Four months after launch pad explosion,SpaceX Falcon rocket blasted off from California on Saturday welcoming the company on track.
The 230-foot (70-meter) rocket launched from Vandenberg Air Force Base at 9:54 a.m. PST (1754 GMT) to deliver 10 satellites into orbit for Iridium Communications Inc.
“It’s a clean sweep – 10 for 10,” SpaceX launch commentator John Insprucker said after the satellites were released.
It can be remembered that SpaceX founder and entrepreneur Elon Musk’s ambitious flight plans had been banned since the Sept. 1 explosion during fueling ahead of a pre-flight test in Florida, USA.
Tracking the SpaceX welcome mission, report said about 10 minutes following Saturday’s launch, the first stage of the rocket, which had separated from the rest of craft, successfully touched down on a platform in the Pacific Ocean, a feat previously accomplished by four other returning Falcon rockets.

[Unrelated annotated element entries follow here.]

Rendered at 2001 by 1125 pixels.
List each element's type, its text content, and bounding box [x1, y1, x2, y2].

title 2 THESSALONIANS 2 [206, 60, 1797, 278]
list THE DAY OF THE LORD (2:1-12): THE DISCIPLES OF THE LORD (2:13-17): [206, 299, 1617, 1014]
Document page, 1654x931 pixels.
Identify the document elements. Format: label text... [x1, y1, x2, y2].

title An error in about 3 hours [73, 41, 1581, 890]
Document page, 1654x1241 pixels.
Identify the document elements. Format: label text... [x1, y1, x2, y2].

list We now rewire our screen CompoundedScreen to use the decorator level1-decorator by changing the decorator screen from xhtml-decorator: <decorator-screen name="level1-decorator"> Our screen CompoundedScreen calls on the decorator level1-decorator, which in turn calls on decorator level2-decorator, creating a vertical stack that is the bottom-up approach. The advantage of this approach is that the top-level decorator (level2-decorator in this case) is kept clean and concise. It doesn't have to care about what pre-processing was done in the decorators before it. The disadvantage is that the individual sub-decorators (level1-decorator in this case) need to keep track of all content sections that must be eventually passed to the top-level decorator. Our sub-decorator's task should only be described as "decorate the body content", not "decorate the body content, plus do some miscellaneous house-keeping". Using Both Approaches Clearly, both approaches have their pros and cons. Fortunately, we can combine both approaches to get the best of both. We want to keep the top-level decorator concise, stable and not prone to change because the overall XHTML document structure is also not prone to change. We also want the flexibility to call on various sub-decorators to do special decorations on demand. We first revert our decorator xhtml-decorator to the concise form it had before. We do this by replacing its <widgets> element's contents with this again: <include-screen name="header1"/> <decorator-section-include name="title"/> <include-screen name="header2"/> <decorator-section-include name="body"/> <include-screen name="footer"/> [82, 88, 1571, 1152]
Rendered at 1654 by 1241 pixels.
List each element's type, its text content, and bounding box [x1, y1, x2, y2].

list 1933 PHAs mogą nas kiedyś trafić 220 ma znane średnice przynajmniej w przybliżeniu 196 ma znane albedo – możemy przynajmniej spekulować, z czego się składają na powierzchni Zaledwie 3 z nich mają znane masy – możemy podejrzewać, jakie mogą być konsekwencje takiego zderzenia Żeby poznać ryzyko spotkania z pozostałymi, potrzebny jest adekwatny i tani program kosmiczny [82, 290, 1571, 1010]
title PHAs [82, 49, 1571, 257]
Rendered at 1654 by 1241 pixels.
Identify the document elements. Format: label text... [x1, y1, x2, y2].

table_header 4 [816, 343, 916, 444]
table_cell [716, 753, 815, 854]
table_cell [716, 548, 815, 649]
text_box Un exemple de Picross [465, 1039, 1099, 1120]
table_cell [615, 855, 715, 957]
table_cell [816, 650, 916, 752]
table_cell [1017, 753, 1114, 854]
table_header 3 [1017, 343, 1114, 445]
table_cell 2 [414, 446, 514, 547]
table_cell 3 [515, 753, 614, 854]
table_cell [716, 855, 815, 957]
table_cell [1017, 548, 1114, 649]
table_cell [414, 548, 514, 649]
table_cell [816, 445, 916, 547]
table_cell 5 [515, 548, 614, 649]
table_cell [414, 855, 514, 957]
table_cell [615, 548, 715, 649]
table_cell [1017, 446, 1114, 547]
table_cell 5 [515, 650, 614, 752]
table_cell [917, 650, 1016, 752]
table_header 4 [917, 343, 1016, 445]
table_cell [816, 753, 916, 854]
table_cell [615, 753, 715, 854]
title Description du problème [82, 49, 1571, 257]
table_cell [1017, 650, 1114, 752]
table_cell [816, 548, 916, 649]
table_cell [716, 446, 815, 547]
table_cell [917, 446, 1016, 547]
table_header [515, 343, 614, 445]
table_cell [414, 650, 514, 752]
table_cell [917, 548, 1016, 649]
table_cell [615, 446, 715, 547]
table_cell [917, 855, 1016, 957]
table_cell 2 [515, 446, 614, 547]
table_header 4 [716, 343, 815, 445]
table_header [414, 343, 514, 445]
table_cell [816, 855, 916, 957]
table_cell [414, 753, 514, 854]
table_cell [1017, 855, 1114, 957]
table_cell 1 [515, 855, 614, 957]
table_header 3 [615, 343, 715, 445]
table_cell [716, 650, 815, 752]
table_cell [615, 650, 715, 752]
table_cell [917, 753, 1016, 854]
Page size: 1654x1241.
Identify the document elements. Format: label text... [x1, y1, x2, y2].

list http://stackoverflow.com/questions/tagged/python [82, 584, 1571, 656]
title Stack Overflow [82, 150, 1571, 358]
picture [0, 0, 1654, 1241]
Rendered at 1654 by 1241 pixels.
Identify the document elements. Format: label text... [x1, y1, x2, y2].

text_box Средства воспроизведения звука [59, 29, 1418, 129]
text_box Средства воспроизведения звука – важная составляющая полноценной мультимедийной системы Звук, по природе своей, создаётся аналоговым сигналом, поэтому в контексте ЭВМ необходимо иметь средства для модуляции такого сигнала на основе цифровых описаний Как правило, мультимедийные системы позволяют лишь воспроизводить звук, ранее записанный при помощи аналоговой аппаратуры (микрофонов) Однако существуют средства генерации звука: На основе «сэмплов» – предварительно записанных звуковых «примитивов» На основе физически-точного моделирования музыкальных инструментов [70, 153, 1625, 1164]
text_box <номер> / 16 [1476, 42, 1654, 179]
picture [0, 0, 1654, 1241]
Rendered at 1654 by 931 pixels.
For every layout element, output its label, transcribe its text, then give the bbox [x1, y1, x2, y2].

Musk-led company intends to reuse its rockets to cut costs in sending materials in the space.
In a tweet, Musk said “Rocket is stable,” “Mission looks good.”
The September explosion destroyed a $62 million SpaceX booster and a $200 million Israeli communications satellite that it was to put into orbit two days later.
SpaceX said the recent flight begins to clear a logjam of more than 70 planned missions, worth more than $10 billion, involving SpaceX Falcon rockets, which last flew in August.
According to SpaceX spokeswoman Diane Hockenberry, the launch is the first in a seven-flight contract with Iridium worth $468.1 million.
In a report published by Wall Street Journal, the company aims to launch 27 rockets in 2017, more than triple the eight flights the privately held firm managed in 2016.
In addition to its dozens of commercial customers, SpaceX is one of two companies hired by NASA to fly cargo to the International Space Station.
This year, SpaceX’s agenda includes the debut launch of a heavy-lift booster, flying its first reused rocket and repairing the Florida launchpad damaged in the explosion.